By “tuning” into the other adult’s perspective, we have greater success in choosing strategies that prevent behaviors that challenge us (e.g., defensiveness, pushback, rigidity), promote emotional intelligence, and meet everyone’s three basic needs.
Click here for the transcript from the audio file conversation.
Top 10 take-away tips from the strategies discussed during our conversation.
- Sometimes our job is morphed into a habit and that habit is worrying about other people's habits. ~ Inspired by fellow #ECE {r}evolutionary, Lisa Leslie
- We call upon compassion, loving kindness, and non-judgment to help us remain in an open, receptive state of mind.
- It's not just the children that are having the challenging behavior that is the issue. It's also how we relate to that behavior that matters.
- Borrowing from Dr. Dan Siegel, one of the “mind methods” we have to change is learning how to harness the power of attention and to create choice. Shift your attention inward and notice what you are thinking, feeling, perceiving, believing, sensing...this is harnessing the power of intrapersonal attunement.
- It's brain hygiene: pause to notice, and name to tame your emotions. When you pause to tune into what you are thinking, you can learn to respond versus react. Acknowledging the emotions helps you release them and make choices about how to respond.

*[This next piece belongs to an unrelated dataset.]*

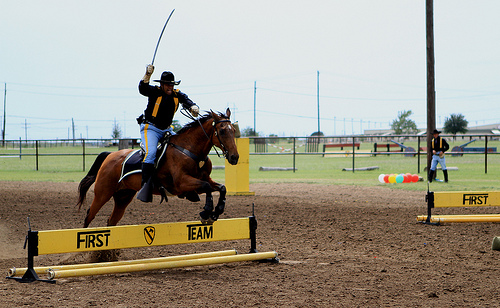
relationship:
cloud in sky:
[0, 0, 500, 142] [1, 0, 498, 119]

- Time well spent is time necessarily spent, and it's not just giving false praise or coddling people. It's really understanding that by our actions, we’re helping people stay in the "green zone".

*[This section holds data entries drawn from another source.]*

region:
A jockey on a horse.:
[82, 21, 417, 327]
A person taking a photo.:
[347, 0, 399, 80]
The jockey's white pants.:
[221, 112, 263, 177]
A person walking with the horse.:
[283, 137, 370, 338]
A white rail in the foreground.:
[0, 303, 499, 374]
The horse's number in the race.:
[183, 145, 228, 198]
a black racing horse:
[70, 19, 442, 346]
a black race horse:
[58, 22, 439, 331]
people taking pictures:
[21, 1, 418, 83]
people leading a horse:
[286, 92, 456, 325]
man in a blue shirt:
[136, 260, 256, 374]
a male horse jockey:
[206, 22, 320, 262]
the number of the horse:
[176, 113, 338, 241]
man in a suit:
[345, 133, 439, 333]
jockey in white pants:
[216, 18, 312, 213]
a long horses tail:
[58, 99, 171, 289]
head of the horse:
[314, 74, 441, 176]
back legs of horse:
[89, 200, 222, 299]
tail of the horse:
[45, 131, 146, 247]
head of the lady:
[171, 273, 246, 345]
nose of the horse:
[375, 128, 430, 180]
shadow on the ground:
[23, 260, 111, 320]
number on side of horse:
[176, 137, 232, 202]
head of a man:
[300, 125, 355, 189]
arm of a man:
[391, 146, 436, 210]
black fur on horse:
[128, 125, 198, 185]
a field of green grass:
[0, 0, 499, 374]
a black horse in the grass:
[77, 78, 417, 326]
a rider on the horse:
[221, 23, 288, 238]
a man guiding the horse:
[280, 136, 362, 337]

- It's not looking at it as “Pollyanna” or positive thinking. It's looking at it from a brain perspective, asking people to change their mental models, their understanding perhaps of how to engage with adults and how to engage with children.
- There's no shortcut to brain changes. We have these mind methods of tuning in, to move us from activation to installation...to be able to keep our upstairs and downstairs brain connected so we respond versus react.
- Unfortunately when most of us tend to start look inward, we criticize, so be sure to look inward with compassion, loving- kindness, and non-judgment.
- When safety, satisfaction, and connection needs are met we tend toward a mental state of peace, contentment, and love. When they aren’t met, we tend to shift toward fear, frustration, and heartache.